5 for me is -- for you, rather, is whether there is any point in delaying

6 taking a decision in this matter, or whether, as far as you're concerned,

7 it's got to the stage where the Trial Chamber has to make a decision?

8 MR. VISNJIC: [No interpretation].

9 JUDGE BONOMY: I'm sorry, I'm getting no interpretation for some

10 reason.

11 MR. VISNJIC: Oh, I'm sorry.

12 [Interpretation] We have already today answered in writing, and I

13 suppose that our filing is somewhere in the pipeline from the Registry

14 towards the Trial Chamber. But I can say briefly that I am not opposed to

15 this extension for the UK on the condition that we get the material before

16 the testimony of Colonel Crosland. And I believe this postponement -- in

17 fact, this new list is precisely intended at finding a convenient time for

18 all parties.

19 JUDGE BONOMY: Thank you.

20 The second matter is an application on behalf of Mr. Lukic to bar

21 certain testimony from the scheduled next witness Mehmet Mazrekaj. Now,

22 in view of the fact that the witness is about -- at least is listed to

23 give evidence next, there's no time, obviously, for a written response to

24 this. The application is confined to the question of rape and sexual

25 assault. Now, what response do the Prosecution wish to make to this?

Page 5777

1 MR. STAMP: Thank you very much, Your Honour. I think the

2 application raises questions of fairness in terms of adequate notice about

3 the allegation made by the witness. That allegation or that statement was

4 made during proofing recently, and it was transmitted to the Defence at

5 the earliest opportunity, or soon thereafter. It was not in a

6 supplemental information sheet, but the information was in the witness

7 notification, an addendum to the witness notification, in which it was

8 indicated that we would seek to lead that evidence.

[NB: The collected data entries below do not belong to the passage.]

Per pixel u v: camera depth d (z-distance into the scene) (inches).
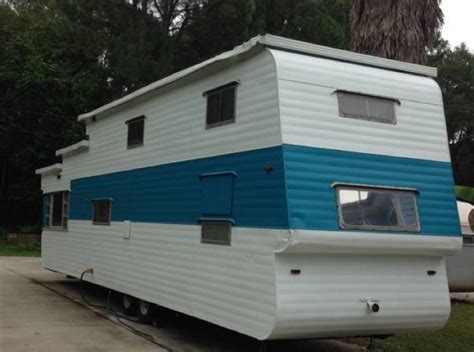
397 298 254.1
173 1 863.7
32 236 951.0
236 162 259.6
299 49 251.3
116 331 321.7
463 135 1494.8
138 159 357.1
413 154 266.2
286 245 222.8
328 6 944.3
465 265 442.6
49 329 319.9
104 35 868.0
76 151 461.7
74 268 450.0
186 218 295.3
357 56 265.4
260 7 884.6
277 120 235.3
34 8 1220.5
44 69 954.7
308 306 230.1
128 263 358.9
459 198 505.4
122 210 372.8
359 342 311.9
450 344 308.5
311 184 233.8
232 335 319.3
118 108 387.9
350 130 250.1
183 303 291.1
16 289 478.3
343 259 242.2
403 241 249.3
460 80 1454.2
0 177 1060.5
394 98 266.5
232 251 254.5
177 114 315.3
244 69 260.1
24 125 987.9
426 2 377.4
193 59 898.1
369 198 247.6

9 The application, I think, quite rightly raises the issue as to

10 whether or not they should be notified as to his source of information. I

11 think that is the pith of the argument, that they were not notified as to

12 the source of his information. And we have supplied that information to

13 the Defence -- actually, he was told -- the source is that he was told

14 about the rapes by women who were present in the case where these rapes

15 were committed. That information, being what it is, I don't know if -- or

16 the extent to which that would impact on the preparation the Defence would

17 need to make for cross-examination. So I wonder if the application is

18 being pressed now --

19 JUDGE BONOMY: Well, what you've said suggests that you don't

20 think the information itself is worth very much, because if you do, then

21 you would expect the Defence to want to investigate and challenge it.

22 MR. STAMP: I'm not saying it is not worth very much. The

23 question is whether or not the source of the information, being what it

24 is, it would impact on the challenge in respect of this particular

25 witness. There would be some limitations to what they could do with this

Page 5778

1 particular witness if they wanted to challenge that allegation.

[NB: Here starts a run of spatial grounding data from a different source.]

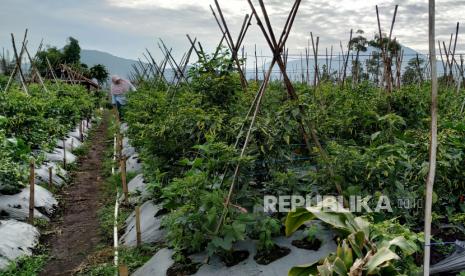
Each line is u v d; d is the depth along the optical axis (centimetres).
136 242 626
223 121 658
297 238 486
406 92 779
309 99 700
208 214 468
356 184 495
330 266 287
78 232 729
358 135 720
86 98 2245
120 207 829
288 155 549
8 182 758
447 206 488
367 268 277
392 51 1064
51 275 576
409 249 314
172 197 541
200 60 727
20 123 1028
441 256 429
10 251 588
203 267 473
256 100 554
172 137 725
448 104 864
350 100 770
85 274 566
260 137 528
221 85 705
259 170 548
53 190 917
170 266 494
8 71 2762
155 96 1191
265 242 462
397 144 499
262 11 497
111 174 1112
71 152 1372
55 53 4084
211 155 554
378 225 362
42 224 730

2 JUDGE BONOMY: All right. Thank you.

3 [Trial Chamber confers]

4 JUDGE BONOMY: Mr. Ivetic, it's being suggested that you might not

5 be pressing this application.

6 MR. IVETIC: We are pressing this application, Your Honour. We

7 don't file any application that we feel not to be pressed.

8 JUDGE BONOMY: Well, it's just impossible for us to assess the

9 implications of allowing this evidence to be led. There has been more

10 than ample time for these matters to be fully investigated by the

11 Prosecution before the start of this trial, and to raise this matter at

12 this stage is, in our view, quite inappropriate. It's unfair to the

13 Defence to allow this particular witness to speak on these matters in the

14 way described by Mr. Stamp, and we therefore will grant this application

15 and we will refuse to admit any evidence about sexual assault or rape that

16 the Prosecution seek to lead from this witness.

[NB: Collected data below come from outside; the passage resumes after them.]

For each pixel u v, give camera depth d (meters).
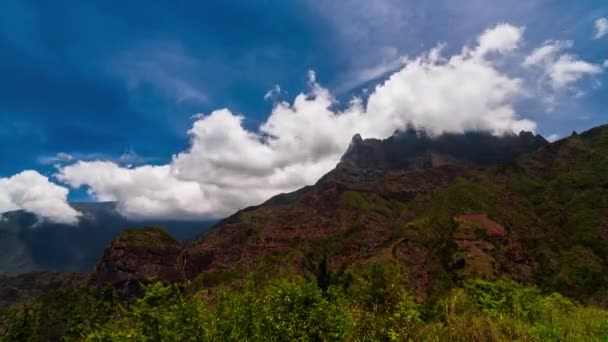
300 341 13.66
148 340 14.31
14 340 96.38
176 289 15.77
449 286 123.50
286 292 14.74
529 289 23.83
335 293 17.16
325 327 14.13
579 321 16.92
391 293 17.53
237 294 15.62
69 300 111.31
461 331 14.53
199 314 14.16
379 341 14.23
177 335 13.80
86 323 37.25
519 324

17 MR. ACKERMAN: Your Honour, there's another matter with regard to

18 this witness that I'd like to raise.

19 JUDGE BONOMY: Yes.

20 MR. ACKERMAN: Your Honour, we've received the original 65 ter

21 summary - I don't know how long ago, long ago - along with the statement

22 of the witness, and the statement of the witness says nothing about VJ.

23 Then recently we received a new 65 ter summary of the witness containing a

24 paragraph that says: "The witness will testify to these additional

25 matters," where, for the first time, there is mention of VJ. This is

Page 5779

1 becoming highly regular with regard to these witnesses that have nothing

2 to say about the VJ until they arrive here in The Hague and all of a

3 sudden they remember things about the VJ. There are two things about

4 this.

5 First of all, as Your Honour has made clear, we're entitled to

6 rely on the 65 ter summaries that were filed early in this case in terms

7 of our preparation and investigation and whether or not we even care about

8 a particular witness.

9 In addition, on at least two occasions, Your Honour, you have

10 instructed the Prosecution, if they want to amend the 65 ter summary, they

11 need to apply for leave of court to do so. We now have this new summary

12 that, all of a sudden, makes this witness of interest to some of us that

13 was of no interest to some of us earlier, without any application to you

14 for the amendment. And so I think the amendment should not be permitted

15 because there has not been a timely application.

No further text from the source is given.